La série continue. Après l’embargo infligé à John Kabamba, le Conseil supérieur de l’audiovisuel et de la communication (CSAC) s’attaque désormais à Christian Lusakueno, journaliste de TOP CONGO FM, l’une des radios les plus influentes de la République démocratique du Congo. Une convocation qui alimente un sentiment grandissant : le débat public est désormais sous surveillance étroite.
Dans une lettre datée du 15 décembre 2025, le CSAC somme le journaliste de se présenter le 18 décembre à 11 heures pour répondre de propos tenus dans l’émission « Le Débat » du 12 décembre 2025. Le régulateur évoque des « accusations sans preuves » et des « imputations dommageables », des termes lourds, souvent utilisés pour justifier des sanctions exemplaires.
Ce qui choque une partie de l’opinion, ce n’est pas seulement la convocation en elle-même, mais le message qu’elle envoie. Dans une émission de débat — par nature contradictoire — un journaliste est aujourd’hui sommé de se justifier pour des propos jugés dérangeants.
Pour beaucoup, la question n’est plus de savoir s’il y a eu excès, mais si le droit au débat critique est encore toléré.
Le CSAC précise que le refus de comparaître exposerait le journaliste à des « sanctions sévères prévues par la loi ». Une phrase qui ressemble moins à une invitation qu’à une mise en garde, voire une intimidation institutionnelle.

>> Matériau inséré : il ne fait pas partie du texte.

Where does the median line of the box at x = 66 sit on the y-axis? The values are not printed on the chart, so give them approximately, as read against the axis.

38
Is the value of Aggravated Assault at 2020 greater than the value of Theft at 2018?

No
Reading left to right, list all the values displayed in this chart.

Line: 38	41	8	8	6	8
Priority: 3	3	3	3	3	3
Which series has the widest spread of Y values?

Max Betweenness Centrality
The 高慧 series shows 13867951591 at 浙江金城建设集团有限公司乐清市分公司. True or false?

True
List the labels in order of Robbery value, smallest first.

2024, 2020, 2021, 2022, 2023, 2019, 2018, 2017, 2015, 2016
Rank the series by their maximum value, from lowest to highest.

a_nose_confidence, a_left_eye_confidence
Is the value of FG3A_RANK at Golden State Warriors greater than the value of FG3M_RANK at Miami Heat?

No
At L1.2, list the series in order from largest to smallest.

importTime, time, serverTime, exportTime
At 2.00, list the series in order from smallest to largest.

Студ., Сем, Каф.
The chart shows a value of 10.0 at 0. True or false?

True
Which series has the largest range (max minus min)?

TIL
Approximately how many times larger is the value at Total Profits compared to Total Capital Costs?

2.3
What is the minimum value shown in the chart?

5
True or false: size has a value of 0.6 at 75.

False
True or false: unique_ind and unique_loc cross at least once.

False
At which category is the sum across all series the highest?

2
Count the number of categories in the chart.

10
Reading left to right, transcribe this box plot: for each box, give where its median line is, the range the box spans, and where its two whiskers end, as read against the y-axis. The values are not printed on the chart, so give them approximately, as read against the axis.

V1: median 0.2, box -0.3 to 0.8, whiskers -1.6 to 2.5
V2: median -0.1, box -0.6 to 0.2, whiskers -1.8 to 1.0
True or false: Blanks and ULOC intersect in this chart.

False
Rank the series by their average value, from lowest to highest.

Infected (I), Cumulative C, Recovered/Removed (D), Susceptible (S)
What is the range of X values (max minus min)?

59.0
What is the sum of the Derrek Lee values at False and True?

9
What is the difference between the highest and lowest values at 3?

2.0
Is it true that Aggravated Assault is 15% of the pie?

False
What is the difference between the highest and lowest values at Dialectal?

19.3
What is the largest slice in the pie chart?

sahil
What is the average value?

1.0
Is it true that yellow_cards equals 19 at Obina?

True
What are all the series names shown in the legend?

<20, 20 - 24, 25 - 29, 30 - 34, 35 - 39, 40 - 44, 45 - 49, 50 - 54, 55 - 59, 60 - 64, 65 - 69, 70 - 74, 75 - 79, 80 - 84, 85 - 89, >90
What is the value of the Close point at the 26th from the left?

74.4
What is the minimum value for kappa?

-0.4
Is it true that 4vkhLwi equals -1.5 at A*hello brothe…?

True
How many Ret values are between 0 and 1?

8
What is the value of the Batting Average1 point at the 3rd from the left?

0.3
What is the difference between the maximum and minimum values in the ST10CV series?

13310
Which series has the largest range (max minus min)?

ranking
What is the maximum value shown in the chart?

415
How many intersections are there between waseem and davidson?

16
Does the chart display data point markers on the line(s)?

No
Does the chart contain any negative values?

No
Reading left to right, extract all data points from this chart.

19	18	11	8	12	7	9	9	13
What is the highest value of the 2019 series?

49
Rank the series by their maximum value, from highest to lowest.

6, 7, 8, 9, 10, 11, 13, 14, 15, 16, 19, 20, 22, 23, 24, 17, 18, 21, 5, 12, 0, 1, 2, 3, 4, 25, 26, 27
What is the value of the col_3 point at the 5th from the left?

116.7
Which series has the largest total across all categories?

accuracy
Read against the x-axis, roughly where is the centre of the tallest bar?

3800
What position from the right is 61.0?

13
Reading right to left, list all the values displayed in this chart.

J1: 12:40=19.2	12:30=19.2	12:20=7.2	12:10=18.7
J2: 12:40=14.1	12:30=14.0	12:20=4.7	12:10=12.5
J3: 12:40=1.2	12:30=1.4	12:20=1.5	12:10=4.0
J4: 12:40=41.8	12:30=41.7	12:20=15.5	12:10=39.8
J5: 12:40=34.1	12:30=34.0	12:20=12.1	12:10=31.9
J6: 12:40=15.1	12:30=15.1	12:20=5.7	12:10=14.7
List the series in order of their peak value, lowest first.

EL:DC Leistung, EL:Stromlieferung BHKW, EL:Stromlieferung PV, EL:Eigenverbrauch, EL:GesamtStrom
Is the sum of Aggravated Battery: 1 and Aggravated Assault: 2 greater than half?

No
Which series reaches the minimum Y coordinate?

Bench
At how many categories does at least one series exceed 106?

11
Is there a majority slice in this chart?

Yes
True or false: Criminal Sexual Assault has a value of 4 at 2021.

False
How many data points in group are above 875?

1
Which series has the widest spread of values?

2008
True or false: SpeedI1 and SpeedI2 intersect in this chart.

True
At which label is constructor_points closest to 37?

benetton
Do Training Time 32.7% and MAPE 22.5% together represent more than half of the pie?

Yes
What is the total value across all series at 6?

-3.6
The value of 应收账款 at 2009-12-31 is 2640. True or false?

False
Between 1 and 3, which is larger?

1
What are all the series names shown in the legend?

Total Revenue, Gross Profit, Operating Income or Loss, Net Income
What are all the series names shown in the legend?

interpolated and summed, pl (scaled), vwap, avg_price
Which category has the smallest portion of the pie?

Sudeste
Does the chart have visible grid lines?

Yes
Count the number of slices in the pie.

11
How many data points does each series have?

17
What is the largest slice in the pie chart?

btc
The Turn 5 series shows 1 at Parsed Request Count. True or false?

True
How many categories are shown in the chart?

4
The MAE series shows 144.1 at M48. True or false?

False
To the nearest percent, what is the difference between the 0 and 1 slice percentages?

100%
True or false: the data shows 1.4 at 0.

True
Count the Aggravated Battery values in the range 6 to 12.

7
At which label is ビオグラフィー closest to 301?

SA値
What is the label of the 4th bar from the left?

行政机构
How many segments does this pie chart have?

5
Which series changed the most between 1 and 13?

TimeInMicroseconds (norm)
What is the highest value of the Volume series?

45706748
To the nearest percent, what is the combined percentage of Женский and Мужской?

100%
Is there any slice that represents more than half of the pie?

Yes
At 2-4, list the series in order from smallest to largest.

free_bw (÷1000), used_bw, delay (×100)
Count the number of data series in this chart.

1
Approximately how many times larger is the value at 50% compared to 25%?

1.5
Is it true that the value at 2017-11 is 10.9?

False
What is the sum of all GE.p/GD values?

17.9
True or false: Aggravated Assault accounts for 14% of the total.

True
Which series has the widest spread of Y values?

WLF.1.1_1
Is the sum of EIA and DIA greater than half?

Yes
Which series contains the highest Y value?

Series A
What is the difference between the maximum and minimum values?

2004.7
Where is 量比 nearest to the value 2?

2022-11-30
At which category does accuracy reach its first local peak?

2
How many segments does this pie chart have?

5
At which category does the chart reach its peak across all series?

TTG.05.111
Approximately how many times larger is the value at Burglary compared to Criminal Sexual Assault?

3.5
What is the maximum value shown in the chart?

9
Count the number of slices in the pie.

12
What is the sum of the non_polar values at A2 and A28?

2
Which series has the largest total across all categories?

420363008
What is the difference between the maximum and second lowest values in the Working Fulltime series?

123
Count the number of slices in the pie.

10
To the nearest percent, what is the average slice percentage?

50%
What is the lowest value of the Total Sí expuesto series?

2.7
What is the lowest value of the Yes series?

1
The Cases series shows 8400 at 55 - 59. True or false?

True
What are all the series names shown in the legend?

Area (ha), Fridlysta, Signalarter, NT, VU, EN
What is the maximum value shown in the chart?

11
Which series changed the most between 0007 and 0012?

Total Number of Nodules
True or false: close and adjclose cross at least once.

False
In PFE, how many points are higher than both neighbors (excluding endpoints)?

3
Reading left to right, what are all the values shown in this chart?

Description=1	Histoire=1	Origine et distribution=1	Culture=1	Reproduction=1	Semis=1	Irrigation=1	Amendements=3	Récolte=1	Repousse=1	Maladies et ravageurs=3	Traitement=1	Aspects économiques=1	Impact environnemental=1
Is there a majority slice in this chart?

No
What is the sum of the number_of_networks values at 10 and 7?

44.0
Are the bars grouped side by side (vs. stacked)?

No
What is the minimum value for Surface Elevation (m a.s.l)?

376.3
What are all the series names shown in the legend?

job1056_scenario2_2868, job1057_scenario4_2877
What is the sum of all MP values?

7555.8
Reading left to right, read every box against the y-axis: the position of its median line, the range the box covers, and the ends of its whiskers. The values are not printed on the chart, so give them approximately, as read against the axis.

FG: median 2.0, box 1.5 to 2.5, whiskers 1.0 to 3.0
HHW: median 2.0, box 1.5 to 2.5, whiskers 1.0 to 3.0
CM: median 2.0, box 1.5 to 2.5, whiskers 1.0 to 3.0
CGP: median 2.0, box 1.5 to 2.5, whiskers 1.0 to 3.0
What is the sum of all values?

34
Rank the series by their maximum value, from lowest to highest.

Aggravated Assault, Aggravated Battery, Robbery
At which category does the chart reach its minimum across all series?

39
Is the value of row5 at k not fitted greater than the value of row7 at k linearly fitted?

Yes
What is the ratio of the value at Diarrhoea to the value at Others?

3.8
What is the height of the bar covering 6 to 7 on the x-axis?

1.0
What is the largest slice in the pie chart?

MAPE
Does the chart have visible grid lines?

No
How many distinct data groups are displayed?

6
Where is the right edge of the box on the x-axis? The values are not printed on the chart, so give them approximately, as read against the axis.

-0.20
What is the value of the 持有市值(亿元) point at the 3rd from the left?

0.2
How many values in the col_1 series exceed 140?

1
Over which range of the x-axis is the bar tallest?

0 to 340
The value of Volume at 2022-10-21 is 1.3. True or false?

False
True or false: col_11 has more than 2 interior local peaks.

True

Le fait que cette convocation vise un journaliste de TOP CONGO FM, radio à très forte audience et connue pour ses émissions politiques incisives, n’est pas anodin. Pour plusieurs observateurs, le régulateur cherche clairement à resserrer l’étau autour des médias qui façonnent l’opinion, surtout dans un contexte politique et sécuritaire explosif.
Cette démarche renforce l’impression d’un double discours : d’un côté, la Constitution garantit la liberté de la presse ; de l’autre, les journalistes sont convoqués, suspendus ou réduits au silence dès que le ton monte.
En multipliant convocations et sanctions, le CSAC semble instaurer une pédagogie par la peur. Le message est limpide : parler trop fort, trop librement, ou trop frontalement peut coûter cher.
Reste à savoir si cette stratégie renforcera la paix sociale, comme l’affirme le régulateur, ou si elle produira l’effet inverse : une autocensure généralisée, appauvrissant le débat démocratique au moment où le pays en a le plus besoin.
Christian Lusakueno devra s’expliquer. Mais au-delà de son cas personnel, c’est bien l’avenir de la liberté de ton dans les médias congolais qui se joue.